Bild: Bildet nicht immer die komplette Realität ab: Mietspiegel
Berlin taz | Habemus Mietspiegel: Nach dem gekippten Mietendeckel hat der
Berliner Senat am Donnerstag einen [1][neuen Mietspiegel] veröffentlicht.
Er gilt ab sofort für rund 1,4 Millionen Mietwohnungen. Aus dem Mietspiegel
2021 ergibt sich eine Steigerung der Mieten von 1,1 Prozent. Das entspricht
im Schnitt einer ortsüblichen Vergleichsmiete von 6,79 Euro pro
Quadratmeter (kalt) – sieben Cent mehr als 2019. Das ist der niedrigste
Anstieg seit über zehn Jahren.
Mit dem Mietspiegel werden alle zwei Jahre die ortsüblichen
Vergleichsmieten je nach Bautyp, Wohnungsgröße und Ausstattung festgelegt.
Das Instrument sollte in seiner bisherigen Form zur Befriedung des
Wohnungsmarktes beitragen: Denn zum einen bildet der Mietspiegel das
Marktgeschehen ab und ermöglicht Mieterhöhungen für Vermieter*innen. Zum
andern können Mieter*innen anhand des Mietspiegels die Mietpreisbremse
geltend machen und prüfen, ob verlangte Mietpreise zulässig sind. Erlaubt
sind danach Mietsteigerungen um 15 Prozent innerhalb von drei Jahren bis
zur ortsüblichen Vergleichsmiete – Neuverträge dürfen bis zu zehn Prozent
über ortsüblichen Vergleichsmiete liegen.
Aufgrund des Mitte April vom Bundesverfassungsgericht für [2][nichtig
erklärten Mietendeckels] wurde der Mietspiegel 2021 anhand der Zahlen von
2019 hochgerechnet. Bisher hatte Berlin den Mietspiegel anhand von
Marktdaten und Befragungen erhoben.
Der Senat hatte trotz Mietendeckel die Hochrechnung bereits vorbereitet –
für den eingetretenen Fall, dass der Mietenstopp scheitern sollte.
Errechnet wurde Mietspiegel 2021 auf Basis der Vergleichsmieten von 2019
plus der Steigerungen der allgemeinen Lebenskosten, dem sogenannten
Verbraucherpreisindex. Das ist ein laut bürgerlichem Gesetzbuch zulässiges
Verfahren.
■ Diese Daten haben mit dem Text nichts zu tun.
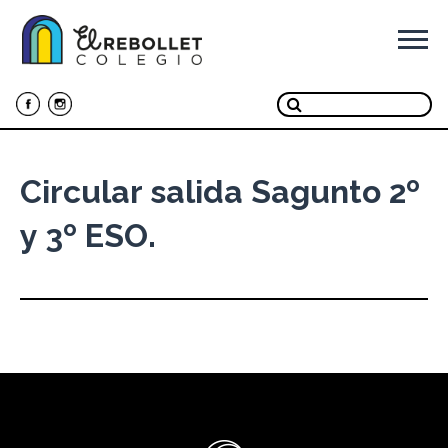
Ir
al
contenido
Circular salida Sagunto 2º
y 3º ESO.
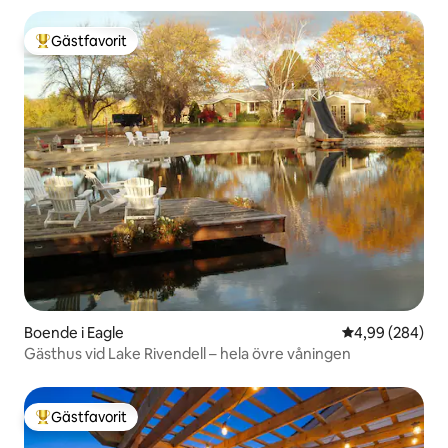
Gästfavorit
Populär gästfavorit
Boende i Eagle
4,99 av 5 i ge
4,99 (284)
Gästhus vid Lake Rivendell – hela övre våningen
Gästfavorit
Populär gästfavorit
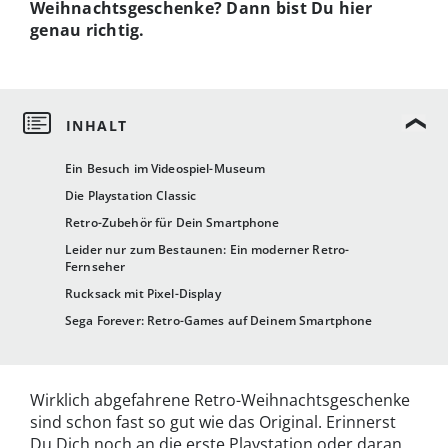
Weihnachtsgeschenke? Dann bist Du hier
genau richtig.
Ein Besuch im Videospiel-Museum
Die Playstation Classic
Retro-Zubehör für Dein Smartphone
Leider nur zum Bestaunen: Ein moderner Retro-
Fernseher
Rucksack mit Pixel-Display
Sega Forever: Retro-Games auf Deinem Smartphone
Wirklich abgefahrene Retro-Weihnachtsgeschenke
sind schon fast so gut wie das Original. Erinnerst
Du Dich noch an die erste Playstation oder daran,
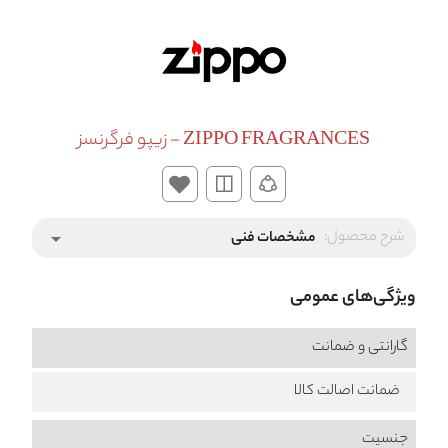
ZIPPO FRAGRANCES - زیپو فرگرنسز
شرح محصول:
مشخصات فنی
arrow_drop_down
ویژگی‌های عمومی
گارانتی و ضمانت
ضمانت اصالت کالا
جنسیت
Der Senat musste darauf zurückgreifen, weil regulierte
Mietendeckel-Preise den Mietspiegel verzerrt hätten. Entsprechend nahm der
Senat auch keine Betriebskostenübersicht vor.
## Die verweigerte Unterschrift
Der Senator für Bauen und Stadtentwicklung, [3][Sebastian Scheel], sagte:
„Die aktive Mietenpolitik des Berliner Senats hat bewirkt, dass sich der
rasante Mietpreisanstieg der vergangenen Jahre deutlich verlangsamt hat.“
Das Land nutzt [4][laut Scheel] mit der Veröffentlichung „eines
qualifizierten Mietspiegels konsequent den Spielraum, um
Mieterhöhungsmöglichkeiten zu begrenzen“.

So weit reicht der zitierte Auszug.